Having an abortion was one of the ways I was able to leave the relationship and make changes in my life. It was the best decision for me. I will never apologize for that.

With the prevalence of abuse in relationships, my story is common.

Stigma and shame about abusive relationships and seeking an abortion keep so many people isolated, unsupported by loved ones, and without resources to help them heal. When sexism and racism are combined to hurt one body, as they are for Black women and other women of color, the effects are even more numerous and cut even deeper. Gender and sexuality are racialized, and women of color are less likely to be seen as “victims” when the world portrays them as “jezebels” or undeserving of shielding from abusers. Fewer government programs, nonprofits, counselors, and other IPV resources are equipped to support women of color at the cross-section of multiple layered identities.

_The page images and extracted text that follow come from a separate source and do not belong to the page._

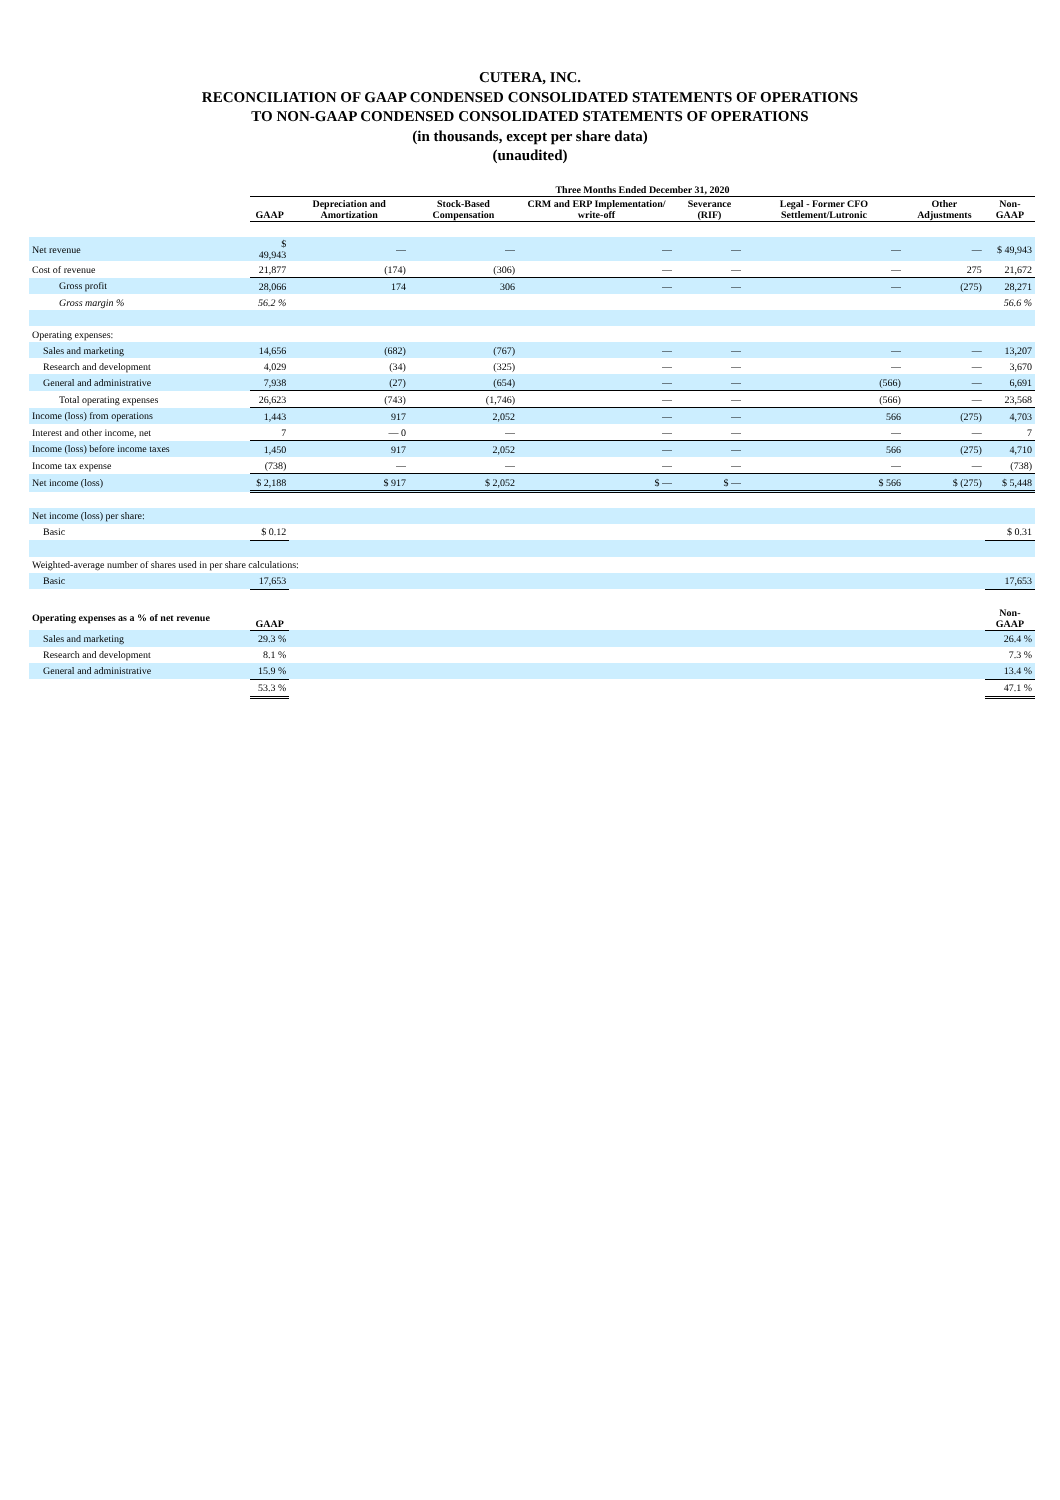CUTERA, INC.
RECONCILIATION OF GAAP CONDENSED CONSOLIDATED STATEMENTS OF OPERATIONS
TO NON-GAAP CONDENSED CONSOLIDATED STATEMENTS OF OPERATIONS
(in thousands, except per share data)
(unaudited)
| | Three Months Ended December 31, 2020 | | | | | | | |
| --- | --- | --- | --- | --- | --- | --- | --- | --- |
| | GAAP | Depreciation and Amortization | Stock-Based Compensation | CRM and ERP Implementation/ write-off | Severance (RIF) | Legal - Former CFO Settlement/Lutronic | Other Adjustments | Non-GAAP |
| Net revenue | $ 49,943 | — | — | — | — | — | — | $ 49,943 |
| Cost of revenue | 21,877 | (174) | (306) | — | — | — | 275 | 21,672 |
| Gross profit | 28,066 | 174 | 306 | — | — | — | (275) | 28,271 |
| Gross margin % | 56.2 % | | | | | | | 56.6 % |
| Operating expenses: | | | | | | | | |
| Sales and marketing | 14,656 | (682) | (767) | — | — | — | — | 13,207 |
| Research and development | 4,029 | (34) | (325) | — | — | — | — | 3,670 |
| General and administrative | 7,938 | (27) | (654) | — | — | (566) | — | 6,691 |
| Total operating expenses | 26,623 | (743) | (1,746) | — | — | (566) | — | 23,568 |
| Income (loss) from operations | 1,443 | 917 | 2,052 | — | — | 566 | (275) | 4,703 |
| Interest and other income, net | 7 | — 0 | — | — | — | — | — | 7 |
| Income (loss) before income taxes | 1,450 | 917 | 2,052 | — | — | 566 | (275) | 4,710 |
| Income tax expense | (738) | — | — | — | — | — | — | (738) |
| Net income (loss) | $ 2,188 | $ 917 | $ 2,052 | $ — | $ — | $ 566 | $ (275) | $ 5,448 |
| Net income (loss) per share: | | | | | | | | |
| Basic | $ 0.12 | | | | | | | $ 0.31 |
| Weighted-average number of shares used in per share calculations: | | | | | | | | |
| Basic | 17,653 | | | | | | | 17,653 |
| Operating expenses as a % of net revenue | GAAP | | | | | | | Non-GAAP |
| Sales and marketing | 29.3 % | | | | | | | 26.4 % |
| Research and development | 8.1 % | | | | | | | 7.3 % |
| General and administrative | 15.9 % | | | | | | | 13.4 % |
| | 53.3 % | | | | | | | 47.1 % |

As state legislators work hard to restrict access to safe abortion care, they are closing doors in the face of survivors of abuse looking for an escape route.

We should trust people seeking an abortion to make the best decision for themselves, their families, and their lives. We  should be working together to increase access to support systems, not putting up ideological barriers. Because every day there is a woman like me in a clinic asking for an abortion: a woman without visible bruises or scars, but who confidently knows that making this appointment is step one in her escape plan.